The study revealed significant similarities in the structure of binding sites, which allow a given T cell to recognize many different invaders that provoke an immune response. 

"Until now, it often has been a real mystery which antigens T cells are recognizing; there are whole classes of disease where we don't have this information," said Michael Birnbaum, a graduate student who led the research at the School of Medicine in the laboratory of K. Christopher Garcia, the study's senior author and a professor of molecular and cellular physiology and of structural biology, in the press release.

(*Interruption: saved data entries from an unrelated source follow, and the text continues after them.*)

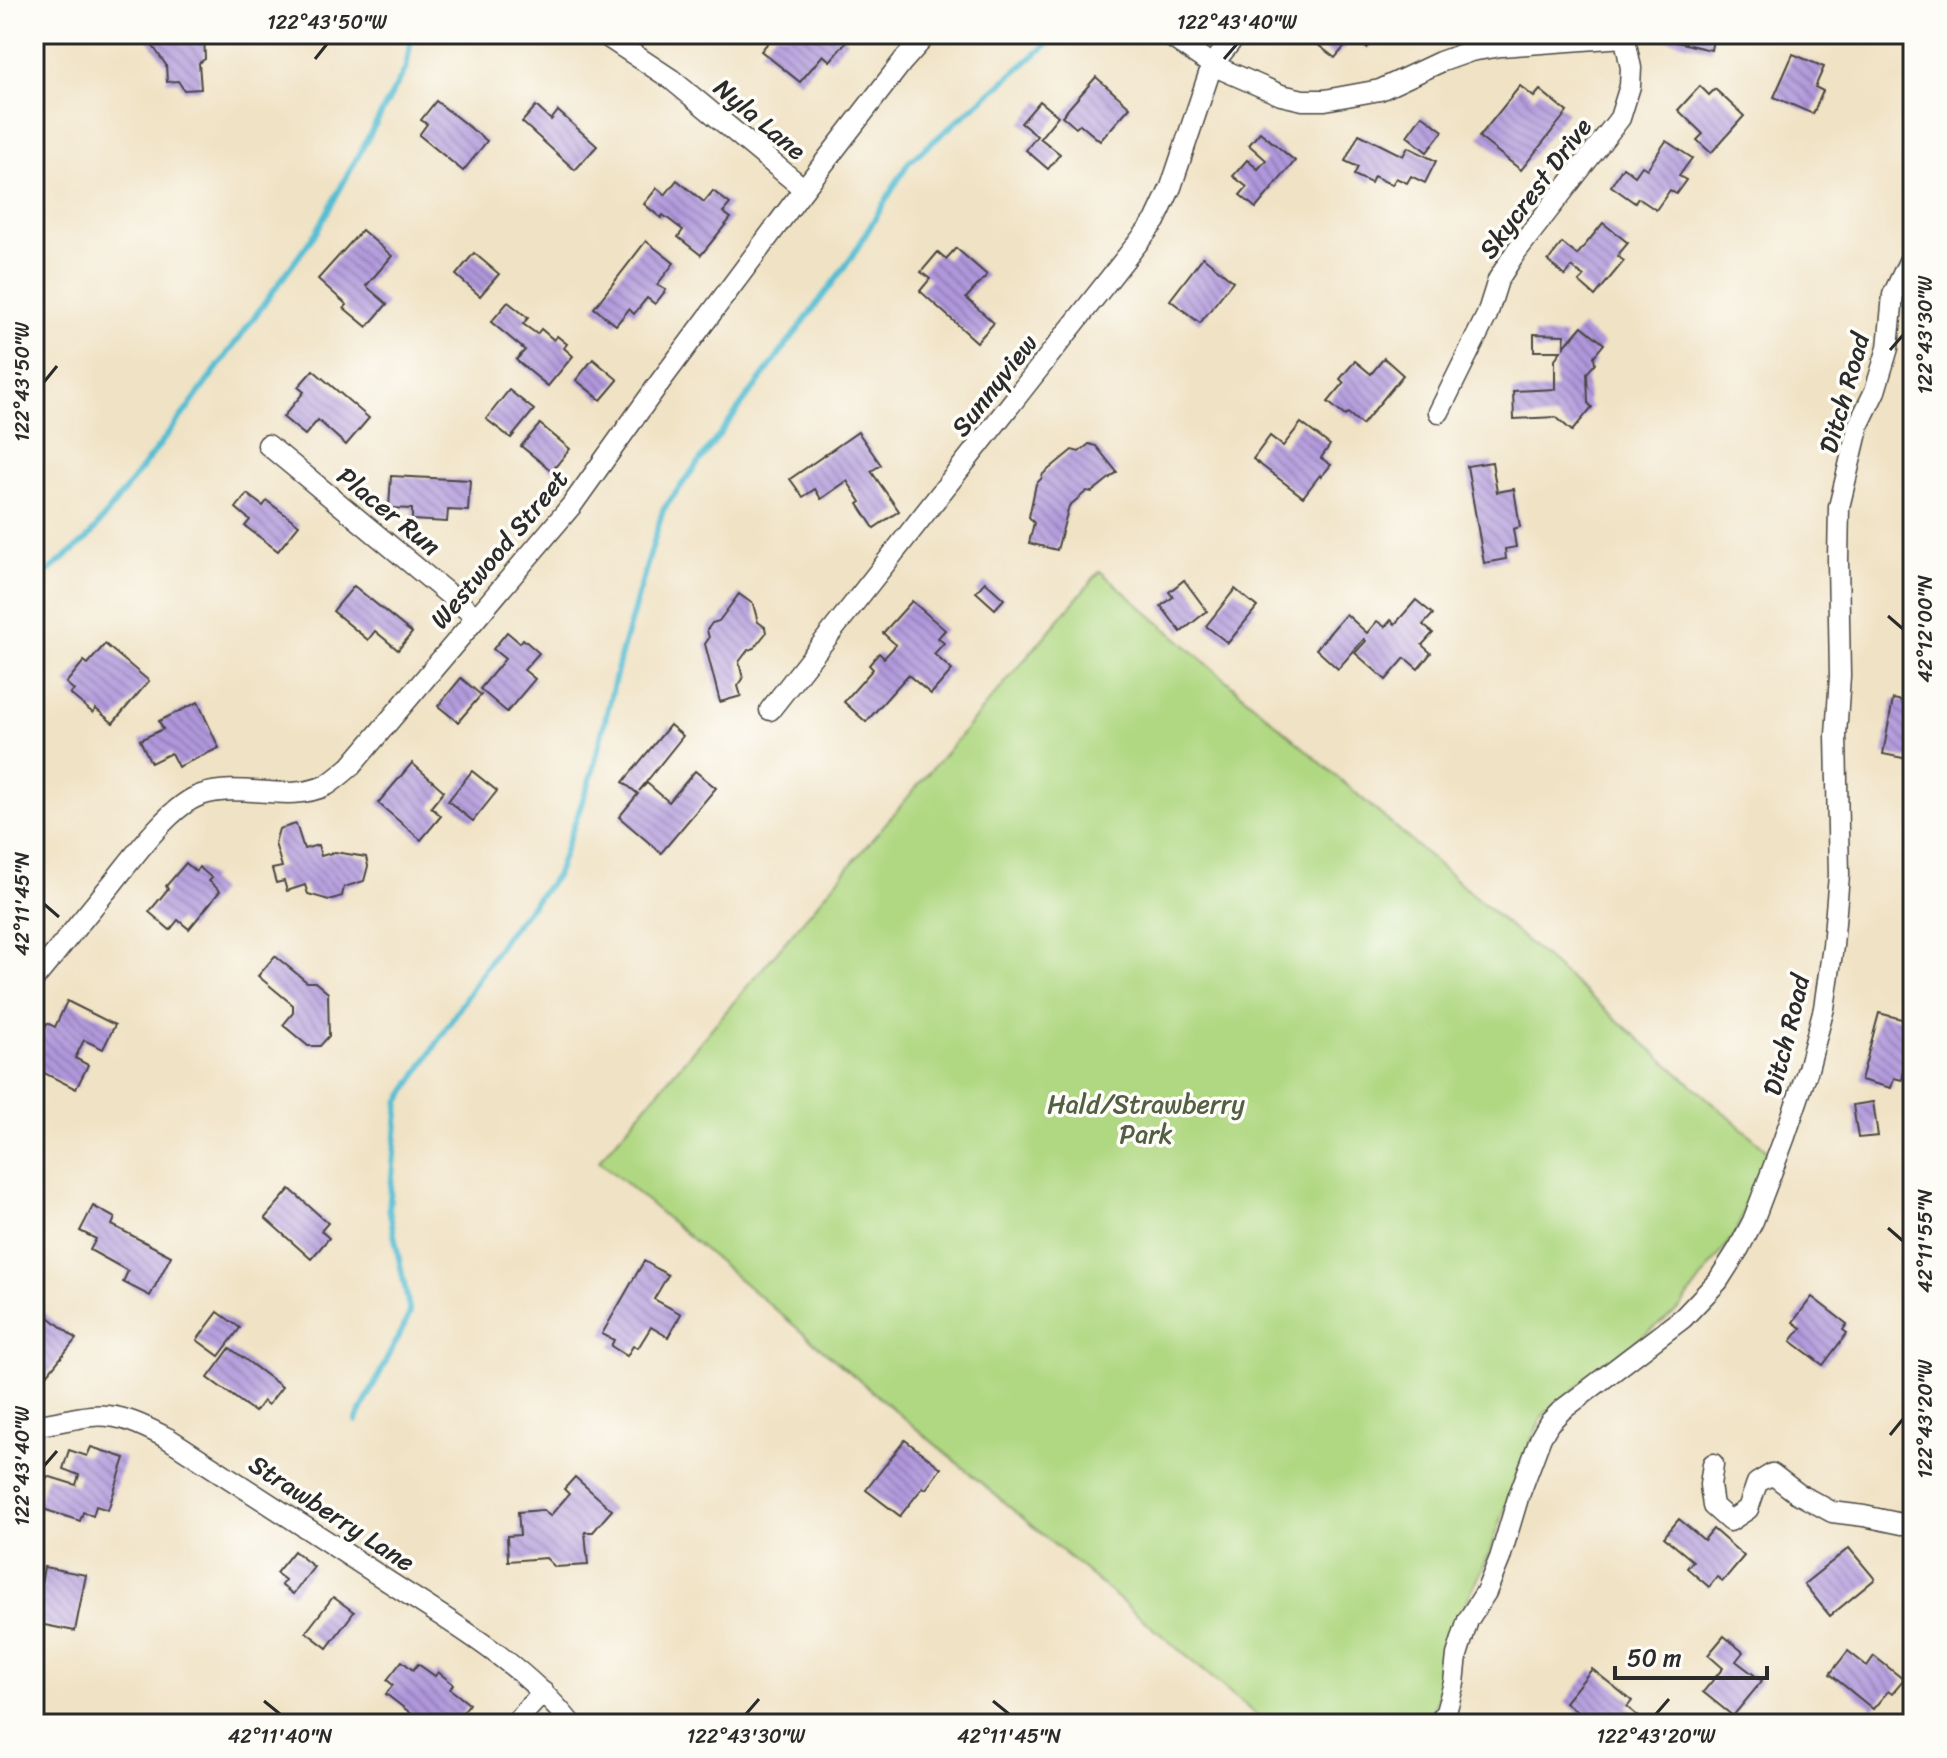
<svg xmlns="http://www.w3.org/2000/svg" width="1947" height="1758" font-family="Sriracha,sans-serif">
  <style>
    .park { fill: #b0d882; stroke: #6e8256; stroke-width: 2 }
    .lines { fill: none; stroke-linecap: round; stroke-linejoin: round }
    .stream { stroke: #54bdd2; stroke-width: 6 }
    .building { fill: url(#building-back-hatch) }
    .street-casing { stroke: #494642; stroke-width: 23 }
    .street { stroke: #fff; stroke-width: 20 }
    .ticks { fill: none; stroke: #2b2b2b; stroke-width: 3 }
    .labels { text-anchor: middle; stroke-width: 7; stroke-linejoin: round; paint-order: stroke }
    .street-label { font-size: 26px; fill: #2b2b2b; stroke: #fdfcf7 }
    .park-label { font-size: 26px; fill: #535f45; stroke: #fdfcf7 }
    .neatline { fill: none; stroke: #2b2b2b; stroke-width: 3 }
    .ticks-label { font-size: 20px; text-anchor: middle; fill: #2b2b2b }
  </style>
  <defs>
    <pattern id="building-back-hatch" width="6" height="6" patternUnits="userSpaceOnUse" patternTransform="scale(2)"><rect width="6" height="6" fill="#b097db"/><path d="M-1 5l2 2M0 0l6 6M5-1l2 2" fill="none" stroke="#8f7bb2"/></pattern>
  </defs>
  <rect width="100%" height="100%" fill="#fdfcf7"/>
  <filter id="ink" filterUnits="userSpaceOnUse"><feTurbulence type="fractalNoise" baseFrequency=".0125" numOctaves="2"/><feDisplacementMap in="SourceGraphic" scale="16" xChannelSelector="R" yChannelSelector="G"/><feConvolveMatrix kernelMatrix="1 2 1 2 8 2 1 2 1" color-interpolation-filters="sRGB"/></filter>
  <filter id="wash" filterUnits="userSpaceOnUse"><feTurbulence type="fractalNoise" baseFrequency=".006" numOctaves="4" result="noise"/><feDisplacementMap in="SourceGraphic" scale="32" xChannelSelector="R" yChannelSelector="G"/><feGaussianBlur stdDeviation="1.8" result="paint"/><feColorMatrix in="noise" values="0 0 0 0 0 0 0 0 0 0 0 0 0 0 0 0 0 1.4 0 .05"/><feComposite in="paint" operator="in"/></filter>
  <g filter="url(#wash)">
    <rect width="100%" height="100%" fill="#f0e2c4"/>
    <polygon class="park" points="1100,571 1767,1150 1736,1232 1679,1309 1592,1374 1543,1415 1521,1463 1489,1555 1454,1628 1431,1724 1267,1724 599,1161"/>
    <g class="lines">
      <g class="stream">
        <polyline points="34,583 88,538 188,408 317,231 406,68 412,34"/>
        <polyline points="356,1421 410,1313 389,1209 399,1102 505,937 556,876 592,774 621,654 663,510 852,257 908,163 1059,34"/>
      </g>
    </g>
    <g id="blocks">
      <g class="building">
        <polygon points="148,34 197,34 199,37 198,35 204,35 205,59 199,63 201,89 184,90 178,81 167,82 166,65 148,39"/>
        <polygon points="775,34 839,34 847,41 830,61 823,55 800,82 761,51"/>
        <polygon points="1319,34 1378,34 1367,48 1353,37 1335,58 1313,41"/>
        <polygon points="1665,34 1714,34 1711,50 1664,39"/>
        <polygon points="1793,54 1824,67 1815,87 1823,91 1813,114 1774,97"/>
        <polygon points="1096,77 1130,107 1100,141 1080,124 1076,128 1062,116"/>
        <polygon points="1520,86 1534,97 1540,90 1567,112 1521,170 1479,137"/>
        <polygon points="1700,86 1709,95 1715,89 1744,116 1711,153 1697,140 1703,134 1678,110"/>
        <polygon points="436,101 487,141 463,171 419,135 427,124 421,120"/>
        <polygon points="1040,101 1058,116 1040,138 1060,154 1048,169 1026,150 1037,136 1021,123"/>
        <polygon points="536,106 551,120 558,111 597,146 575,170 522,122"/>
        <polygon points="1422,115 1443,131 1427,152 1407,136"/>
        <polygon points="1260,132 1295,161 1256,208 1240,195 1247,187 1233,176 1247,160 1258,169 1266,160 1249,145"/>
        <polygon points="1359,134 1403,156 1408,147 1436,161 1425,183 1411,176 1407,183 1396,178 1392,185 1374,176 1371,183 1354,175 1358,167 1345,161"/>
        <polygon points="1666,141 1692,158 1679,176 1686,180 1676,194 1670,190 1656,210 1638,198 1635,203 1611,186 1623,167 1635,176 1642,166 1647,169"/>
        <polygon points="677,180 704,202 713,191 730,204 723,212 731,218 701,255 678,237 683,230 663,215 661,218 644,204 657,188 665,195"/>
        <polygon points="1603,223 1628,243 1617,256 1624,261 1595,296 1579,282 1584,277 1572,267 1565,276 1548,261 1562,243 1577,255"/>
        <polygon points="362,230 392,256 366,286 387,304 367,327 344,308 347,305 318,279"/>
        <polygon points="646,241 674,263 657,285 666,290 655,304 647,298 634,314 629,309 616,325 594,308"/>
        <polygon points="956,248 987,275 966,298 994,323 977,342 920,291 930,279 921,272 938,252 946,259"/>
        <polygon points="474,253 499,274 480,296 456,275"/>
        <polygon points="1203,257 1233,281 1200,323 1170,300"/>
        <polygon points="508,302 528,318 523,324 537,334 541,329 554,340 557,336 567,344 564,348 573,356 548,386 516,360 525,350 491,322"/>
        <polygon points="1582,326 1604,344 1594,356 1595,364 1587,373 1588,403 1592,407 1572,431 1556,417 1514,419 1513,391 1555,389 1555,359 1561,351 1534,351 1534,334 1565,335 1564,347"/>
        <polygon points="1384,358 1403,375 1362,425 1348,413 1345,416 1328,402 1344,383 1340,379 1355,361 1371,374"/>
        <polygon points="593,359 618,380 601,400 576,380"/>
        <polygon points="313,370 369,418 346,445 318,420 305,435 283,417 304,392 298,387"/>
        <polygon points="509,390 534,410 511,438 486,419"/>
        <polygon points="1301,423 1330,445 1321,458 1331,465 1321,477 1320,475 1303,497 1253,459 1270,436 1283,446"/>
        <polygon points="540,424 570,449 552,471 521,446"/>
        <polygon points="858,432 881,465 871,471 899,511 874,528 858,504 861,502 847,481 821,499 815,489 803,497 790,479"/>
        <polygon points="1089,444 1096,446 1117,472 1092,492 1087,491 1069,506 1057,550 1029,543 1034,523 1029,517 1036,484 1041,479 1043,474 1072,450 1079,452"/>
        <polygon points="1492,462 1497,492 1514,489 1520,527 1513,529 1516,547 1505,549 1506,559 1484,563 1467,466"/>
        <polygon points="391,476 470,480 468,511 448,510 447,522 412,520 412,509 389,508"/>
        <polygon points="247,494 263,506 267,501 299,525 278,551 245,526 250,520 236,508"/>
        <polygon points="1184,580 1207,611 1181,632 1161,606 1173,597 1169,592"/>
        <polygon points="985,582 1004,599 995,609 976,592"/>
        <polygon points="354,586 412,633 398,650 375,631 368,640 333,611"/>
        <polygon points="1235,589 1257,607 1228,643 1206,626"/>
        <polygon points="739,594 753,604 758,622 765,627 766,633 754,648 748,650 739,662 743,679 738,686 741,696 720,702 705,644 709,638 707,630 712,623 719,621"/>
        <polygon points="1416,600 1433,614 1423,625 1433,633 1422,645 1431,653 1418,669 1405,658 1386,680 1355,653 1366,641 1364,639 1338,669 1316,649 1346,614 1367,633 1377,621 1385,627 1391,620 1395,624"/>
        <polygon points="912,601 945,630 938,638 944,643 934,654 952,670 931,694 908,675 866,722 844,702 873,669 869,665 879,653 884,658 896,645 883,633"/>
        <polygon points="507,632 520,643 523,639 539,653 524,670 535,679 507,712 480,689 505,659 493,649"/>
        <polygon points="105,644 149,681 113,723 96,709 93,713 70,694 74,690 66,683 84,661 88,664"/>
        <polygon points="461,678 481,695 458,722 438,706"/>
        <polygon points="1893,699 1913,703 1913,760 1883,754"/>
        <polygon points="198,702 219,748 178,767 171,753 151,763 140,740 163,729 159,721"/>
        <polygon points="670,725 683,736 639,791 647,783 669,802 695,771 716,788 661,853 619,817 638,794 623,782"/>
        <polygon points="412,763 444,791 431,807 441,816 421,840 378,803"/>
        <polygon points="472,771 497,791 473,821 448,801"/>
        <polygon points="296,824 304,849 318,845 321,856 335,852 366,857 368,866 364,881 344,887 342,896 329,900 308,894 305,885 287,891 284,881 276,883 272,869 282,867 275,843 279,829"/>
        <polygon points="186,863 196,872 199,867 212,878 209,881 220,891 189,929 178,920 170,930 149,912 168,889 166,886"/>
        <polygon points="275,956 307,982 315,982 328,993 329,1036 320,1046 308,1046 283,1025 293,1013 293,1005 258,976"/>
        <polygon points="67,1001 115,1025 103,1049 84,1040 75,1058 88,1065 76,1089 34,1068 34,1042 36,1039 38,1040 47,1023 55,1027"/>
        <polygon points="1879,1013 1905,1020 1903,1028 1913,1030 1913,1038 1902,1080 1894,1078 1891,1088 1861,1080"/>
        <polygon points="1873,1102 1878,1136 1858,1138 1853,1105"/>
        <polygon points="290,1189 328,1223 321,1231 329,1238 311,1259 265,1218"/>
        <polygon points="93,1206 115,1218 112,1225 171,1256 150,1296 123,1282 128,1271 90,1250 96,1239 80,1231"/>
        <polygon points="644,1261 668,1275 654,1299 681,1314 668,1337 651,1327 638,1348 633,1346 627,1356 611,1346 614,1340 602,1334"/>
        <polygon points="1812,1297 1847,1324 1843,1330 1847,1333 1823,1365 1791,1341 1801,1328 1793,1322"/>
        <polygon points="34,1305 76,1339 46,1376 34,1366"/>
        <polygon points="218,1312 240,1328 219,1356 197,1340"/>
        <polygon points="230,1348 282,1387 268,1405 263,1401 255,1412 208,1378"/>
        <polygon points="905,1440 941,1468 926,1489 923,1487 900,1516 866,1490"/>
        <polygon points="91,1447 125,1458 108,1510 96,1506 93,1516 83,1512 80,1521 37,1507 47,1476 76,1485 79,1475 63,1469 69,1450 87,1456"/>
        <polygon points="575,1477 612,1510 593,1532 585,1532 588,1565 555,1567 546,1558 508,1561 507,1536 520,1535 518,1512 543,1510 550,1516 569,1494 564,1489"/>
        <polygon points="1679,1519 1704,1540 1713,1529 1744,1556 1723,1581 1717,1577 1709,1587 1687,1568 1693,1561 1664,1537"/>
        <polygon points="1849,1548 1875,1579 1830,1616 1804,1584"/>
        <polygon points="294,1551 314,1567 293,1594 281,1585 285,1580 276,1573"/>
        <polygon points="44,1567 86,1575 75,1631 34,1623"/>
        <polygon points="333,1597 354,1612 327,1648 306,1632"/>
        <polygon points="1724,1636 1743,1652 1736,1661 1762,1681 1733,1716 1703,1692 1723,1668 1708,1655"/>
        <polygon points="1848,1651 1867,1666 1874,1656 1904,1680 1892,1694 1888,1691 1873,1709 1830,1674"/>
        <polygon points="402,1661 413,1670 418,1664 435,1676 438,1672 453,1684 450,1689 469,1704 454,1724 405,1724 413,1715 386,1694 393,1685 387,1680"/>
        <polygon points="1592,1669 1632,1701 1627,1707 1638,1716 1631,1724 1593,1724 1565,1702"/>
      </g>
    </g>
  </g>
  <g filter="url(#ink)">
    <use href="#blocks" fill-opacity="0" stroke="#494642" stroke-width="2"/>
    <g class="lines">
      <defs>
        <g id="street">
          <polyline points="603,34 671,79 804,189"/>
          <polyline points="1167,34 1212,65 1281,95 1303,100 1325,100 1380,90 1440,62 1471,51 1501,46 1624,37"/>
          <polyline points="1439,412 1487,315 1498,280 1515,253 1620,118 1630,86 1631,68 1624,34"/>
          <polyline points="268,445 476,617"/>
          <polyline points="770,710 1155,221 1171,187 1212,65 1237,34"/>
          <path d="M 34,979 C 60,948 85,916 111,885 C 132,859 170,805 201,795 C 242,781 287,804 327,785 C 335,780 344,772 351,766 L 572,505 L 660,382 L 804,189 L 903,61 L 927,34"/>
          <path d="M 34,1425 C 53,1424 72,1418 91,1416 C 120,1413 144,1426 169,1439 C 243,1487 316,1534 389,1582 C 451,1622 525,1665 571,1724"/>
          <polyline points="1713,1464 1710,1485 1713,1506 1730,1521 1748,1509 1757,1483 1772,1474 1797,1493 1832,1512 1864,1516 1902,1524 1913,1523"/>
          <polyline points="514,1724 543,1692"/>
          <polyline points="1438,1724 1446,1712 1454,1683 1457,1655 1468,1620 1486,1592 1500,1558 1518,1498 1541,1437 1549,1423 1562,1410 1683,1318 1718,1281 1739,1248 1753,1221 1784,1139 1808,1069 1824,1008 1833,946 1839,875 1836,735 1840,676 1838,560 1839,507 1859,424 1875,391 1888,348 1893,295 1913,253"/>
        </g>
      </defs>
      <use href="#street" class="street-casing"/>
      <use href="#street" class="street"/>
    </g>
  </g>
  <path class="ticks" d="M 315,59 L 327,44M 1224,59 L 1237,44M 1890,350 L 1903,335M 44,382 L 57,366M 1888,616 L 1903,629M 44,904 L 59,917M 1888,1228 L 1903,1241M 1890,1435 L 1903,1419M 44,1466 L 57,1451M 264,1701 L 280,1714M 993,1701 L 1009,1714M 746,1714 L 759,1699M 1656,1714 L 1669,1699"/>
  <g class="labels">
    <g class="street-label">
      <text transform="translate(760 119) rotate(40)" y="9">Nyla Lane</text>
      <text transform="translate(1535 188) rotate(-53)" y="9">Skycrest Drive</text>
      <text transform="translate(994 385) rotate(-52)" y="9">Sunnyview</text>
      <text transform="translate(1844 393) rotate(-74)" y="9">Ditch Road</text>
      <text transform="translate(389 511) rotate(39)" y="9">Placer Run</text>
      <text transform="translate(499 549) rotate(-50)" y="9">Westwood Street</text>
      <text transform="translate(1786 1035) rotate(-76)" y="9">Ditch Road</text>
      <text transform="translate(332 1513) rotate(33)" y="9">Strawberry Lane</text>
    </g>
    <g class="park-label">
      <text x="1146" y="1113">Hald/Strawberry<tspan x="1146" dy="30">Park</tspan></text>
    </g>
  </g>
  <rect width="1947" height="1758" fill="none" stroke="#fdfcf7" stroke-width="88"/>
  <path d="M1615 1666v12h152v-12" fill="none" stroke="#2b2b2b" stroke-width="4"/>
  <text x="1627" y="1666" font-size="24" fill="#2b2b2b" stroke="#fdfcf7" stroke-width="6" paint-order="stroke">50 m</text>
  <rect x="44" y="44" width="1859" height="1670" class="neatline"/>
  <g class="ticks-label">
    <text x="327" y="29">122°43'50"W</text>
    <text x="1237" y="29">122°43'40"W</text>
    <text transform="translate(1925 335) rotate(-90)" y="7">122°43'30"W</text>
    <text transform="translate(22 382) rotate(-90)" y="7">122°43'50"W</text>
    <text transform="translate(1925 629) rotate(-90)" y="7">42°12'00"N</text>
    <text transform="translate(22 904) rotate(-90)" y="7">42°11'45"N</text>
    <text transform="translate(1925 1241) rotate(-90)" y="7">42°11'55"N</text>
    <text transform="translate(1925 1419) rotate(-90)" y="7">122°43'20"W</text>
    <text transform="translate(22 1466) rotate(-90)" y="7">122°43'40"W</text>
    <text x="280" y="1743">42°11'40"N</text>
    <text x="746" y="1743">122°43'30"W</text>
    <text x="1009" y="1743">42°11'45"N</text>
    <text x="1656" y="1743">122°43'20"W</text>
  </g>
</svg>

"Now it's far more feasible to take a T cell that is important in a disease or autoimmune disorder and figure out what antigens it will respond to," Birnbaum said.

T cells are triggered into action by protein fragments, called peptides, displayed on a cell's surface. In the case of an infected cell, peptide antigens from a pathogen can trigger a T cell to kill the infected cell. The research provides a sort of rulebook that can be used with high success to track down antigens likely to activate a given T cell, easing a bottleneck that has constrained such studies, the press release added.

The research involved exposing a handful of mouse and human T-cell receptors to hundreds of millions of peptides. Researchers then compiled and compared the detailed sequence - the order of the chemical building blocks - of the peptides that bound to each T-cell receptor.

"T-cell receptors are 'cross-reactive,' but in fairly limited ways. Like a multilingual person who can speak Spanish and French but can't understand Japanese, a receptor can engage with a broad set of peptides related to one another," Birnbaum said.

The research has been published in the journal Cell.